===== Information given
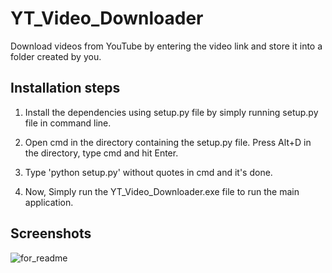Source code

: 
# YT_Video_Downloader

Download videos from YouTube by entering the video link and 
store it into a folder created by you.




## Installation steps

1. Install the dependencies using setup.py file by simply 
   running setup.py file in command line.
  

2. Open cmd in the directory containing the setup.py file.
   Press Alt+D in the directory, type cmd and hit Enter.

3. Type 'python setup.py' without quotes in cmd and it's done.

4. Now, Simply run the YT_Video_Downloader.exe file to run 
   the main application.

    
## Screenshots

![for_readme](https://user-images.githubusercontent.com/43924834/194894989-6cc7b551-2d91-4e41-bf0a-2c5e097923dd.jpeg)



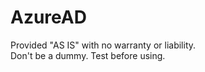 # AzureAD
Provided "AS IS" with no warranty or liability.<br>
Don't be a dummy. Test before using.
==========
### Your instructions:
Leave out the pictures, and give all the records again exactly.

### Worked solution:
Source code

: 
# YT_Video_Downloader

Download videos from YouTube by entering the video link and 
store it into a folder created by you.




## Installation steps

1. Install the dependencies using setup.py file by simply 
   running setup.py file in command line.
  

2. Open cmd in the directory containing the setup.py file.
   Press Alt+D in the directory, type cmd and hit Enter.

3. Type 'python setup.py' without quotes in cmd and it's done.

4. Now, Simply run the YT_Video_Downloader.exe file to run 
   the main application.

    
## Screenshots

![for_readme](https://user-images.githubusercontent.com/43924834/194894989-6cc7b551-2d91-4e41-bf0a-2c5e097923dd.jpeg)



 # AzureAD
Provided "AS IS" with no warranty or liability.<br>
Don't be a dummy. Test before using.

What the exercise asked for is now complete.